【新型コロナ】みなとみらいに開業した期待の施設、開館と同時に休館中 関係者「ただただ、残念」

コロナ禍で、4月の開業と同時に臨時休館している「パシフィコ横浜ノース」(横浜国際平和会議場提供)

 横浜・みなとみらい21(MM21)地区に4月24日に開業した複合MICE(国際会議などの総称)施設「パシフィコ横浜ノース」が、新型コロナウイルスの感染拡大で、オープンと同時に臨時休館に追い込まれた。国内最大規模の多目的ホールを備え、観光・MICEを掲げる横浜市の成長戦略の鍵を握る存在だが、稼働時期すら見通せていない。想定外の事態に、関係者は「ただただ、残念」と口をそろえる。

 パシフィコ横浜ノースは、「パシフィコ横浜」に隣接するMM21地区の20街区に整備された。

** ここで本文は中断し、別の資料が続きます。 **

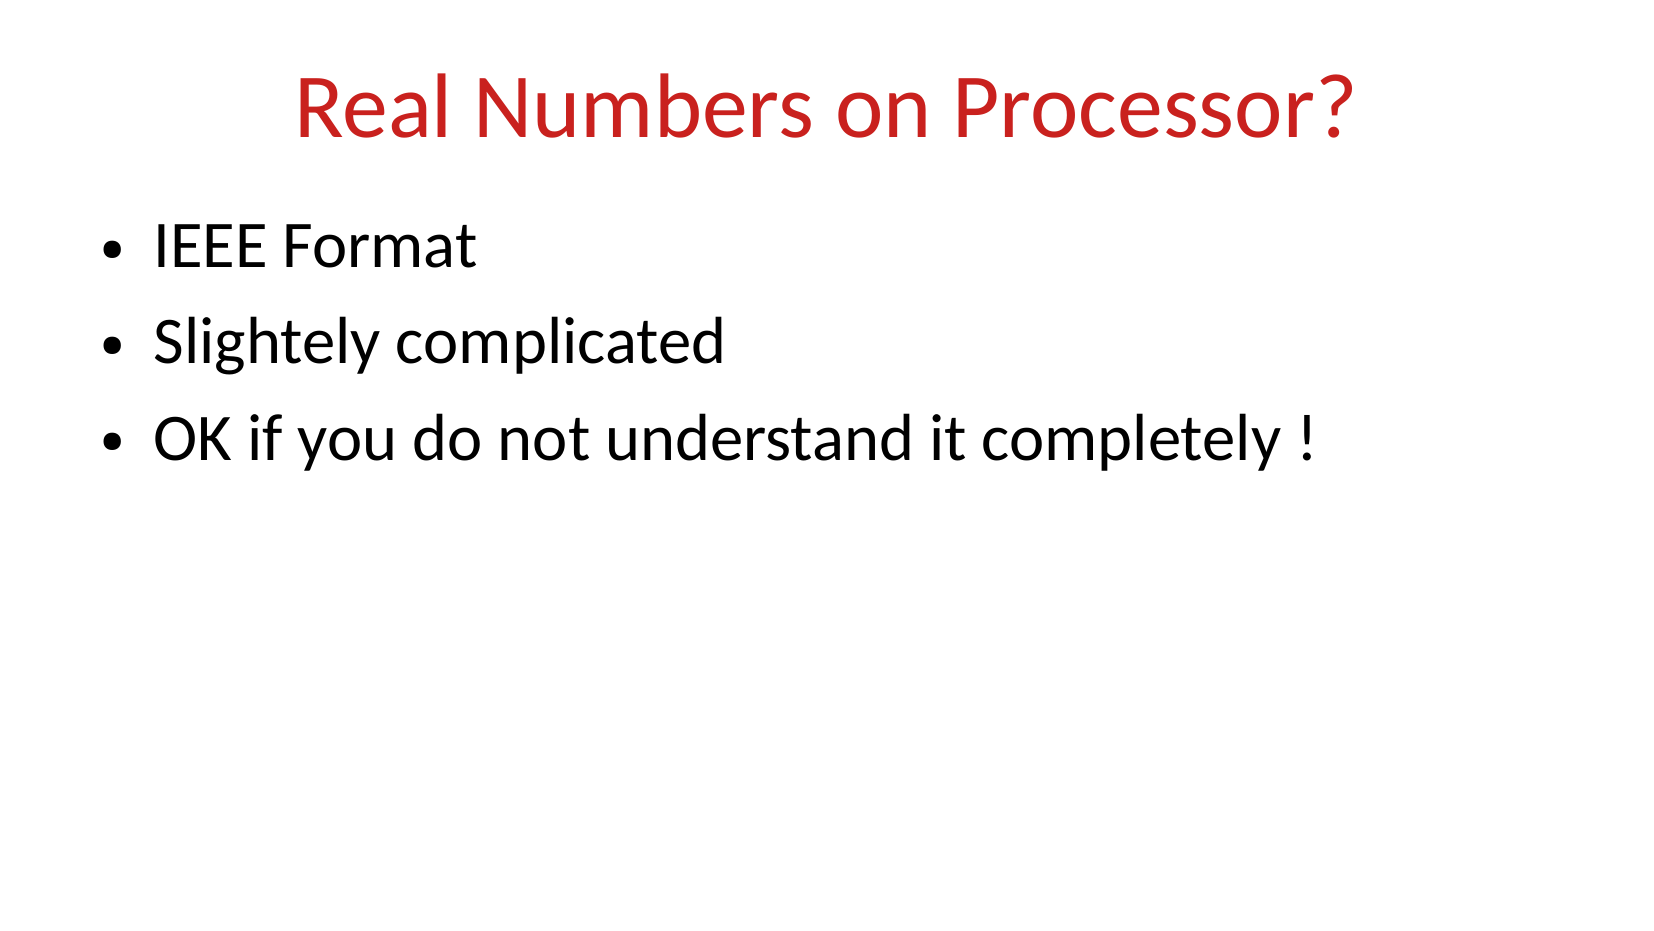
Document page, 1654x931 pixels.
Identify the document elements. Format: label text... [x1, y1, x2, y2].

 1991年に開業したパシフィコ横浜は、アジア太平洋経済協力会議(APEC)首脳会議やアフリカ開発会議(TICAD)などの開催実績を持つ。日本政府観光局の2018年の統計で、国際会議の開催件数、参加者総数ともトップになるなど、国内有数のMICE施設に成長した。

 国際会議は経済効果や地域の活性化などのメリットが見込めるため、誘致を巡る都市間競争は年々、激しさを増している。ただパシフィコ横浜はその人気が故に、稼働率は限界に近く、問い合わせがあっても断らざるを得ないケースも多い。そこで市は需要を十分に取り込み、さらなる成長につなげるため、隣接地に新施設整備を計画。誕生したのがノースだ。

 整備手法は、民間資金を活用する「PFI方式」を採用。市と運営事業者「横浜国際平和会議場」が、40年3月末までの契約を締結した。市が維持管理費を含む整備費約383億円を負担する一方、同社が計約91億円の運営権を市に支払う内容だ。

 ノースは開業前から注目を集めた。最多で140件の予約を数え、3年後のものもあったという。だが、新型コロナウイルスで事態は一変した。